I need to sort lines from file, saved as UTF-8. These lines can start with cyrillic or latin characters. My code works wrong on cyrillic one.
sub sort_by_default {
my @sorted_lines = sort {
$a <=> $b
||
fc( $a) cmp fc($b)
} @_;
}
The cmp
used with sort
can't help with this; it has no notion of encodings and merely compares by codepoint, character by character, with surprises in many languages. Use Unicode::Collate.† See this post for a bit more and for far more this post by tchrist and this perl.com article.
The other issue is of reading (decoding) input and writing (encoding) output in utf8 correctly.
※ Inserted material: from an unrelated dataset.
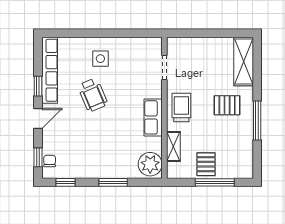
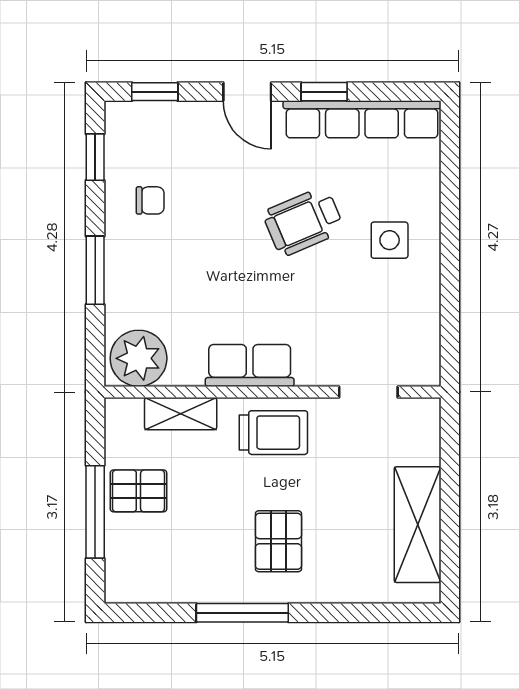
shelving: (244, 62) -> (418, 525), moved, turned 90
chair: (50, 161) -> (150, 200), moved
One way to ensure that data on standard streams is handled is via the open pragma, with which you can set "layers" so that input and output is decoded/encoded as data is read/written.
Altogether, an example
use warnings;
use strict;
use feature 'say';
use Unicode::Collate;
use open ":std", ":encoding(UTF-8)";
my $file = ...;
open my $fh, '<', $file or die "Can't open $file: $!";
my @lines = <$fh>;
chomp @lines;
my $uc = Unicode::Collate->new();
my @sorted = $uc->sort(@lines);
say for @sorted;
The module's cmp
method can be used for individual comparisons (if data
is in a complex data structure and not just a flat list of lines, for instance)
my @sorted = map { $uc->cmp($a, $b) } @data;
where $a
and $b
need be set suitably so to extract what to compare from @data
.
If you have utf8 data right in the source you need use utf8
, while if you receive utf8 via yet other channels (from @ARGV
included) you may need to manually Encode::decode those strings.
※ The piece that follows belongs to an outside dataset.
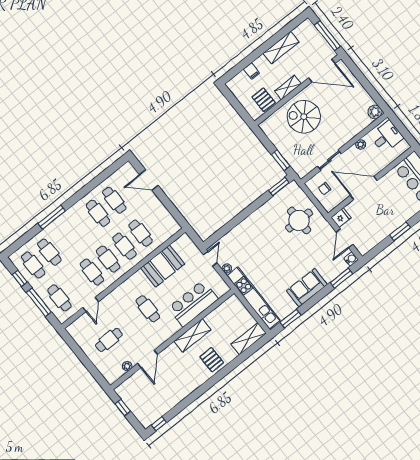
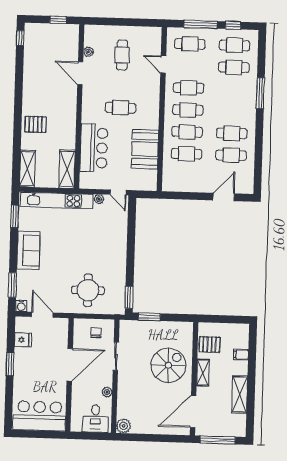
fridge: (341, 218) -> (23, 340), moved, turned -90
shelving: (193, 336) -> (67, 169), moved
Please see the linked post (and links in it) and documentation for more detail. See this perlmonks post for far more rounded information. See this EffectivePerler article on custom sorting.
† Example: by codepoint comparison ä
> b
while the accepted order in German is ä
< b
perl -MUnicode::Collate -wE'use utf8; binmode STDOUT, ":encoding(UTF-8)";
@s = qw(ä b);
say join " ", sort { $a cmp $b } @s; #--> b ä
say join " ", Unicode::Collate->new->sort(@s); #--> ä b
'
so we need to use Unicode::Collate
(or a custom sort routine).
To open a file saved as UTF-8, use the appropriate layer:
open my $FH, '<:encoding(UTF-8)', 'filename' or die $!;
Don't forget to set the same layer for the output.
#! /usr/bin/perl
use warnings;
use strict;
binmode *DATA, ':encoding(UTF-8)';
binmode *STDOUT, ':encoding(UTF-8)';
print for sort <DATA>;
__DATA__
Борис
Peter
John
Владимир
The key to handle UTF-8 correctly in Perl is to make sure that Perl knows that a certain source or destination of information is in UTF-8. This is done differently depending on the way you get info in or out. If the UTF-8 is coming from an input file, the way to open the file is:
open( my $fh, '<:encoding(UTF-8)', "filename" ) or die "Cannot open file: $!\n";
If you are going to have UTF-8 inside the source of your script, then make sure you have:
use utf8;
At the beginning of the script.
If you are going to get UTF-8 characters from STDIN
, use this at the beginning of the script:
binmode(STDIN, ':encoding(UTF-8)');
For STDOUT
use:
binmode(STDOUT, ':encoding(UTF-8)');
Also, make sure you read UTF-8 vs. utf8 vs. UTF8 to know the difference between each encoding name. utf8
or UTF8
will allow valid UTF-8 and also non-valid UTF-8 (according to the first UTF-8 proposed standard) and will not complain about non-valid codepoints. UTF-8
will allow valid UTF-8 but will not allow non-valid codepoint combinations; it is a short name for utf-8-strict
. You may also read the question How do I sanitize invalid UTF-8 in Perl?
.
Finally, following @zdim advise, you may use at the beginning of the script:
use open ':encoding(UTF-8)';
And other variants as described here. That will set the encoding layer for all open
instructions that do not specify a layer explicitly.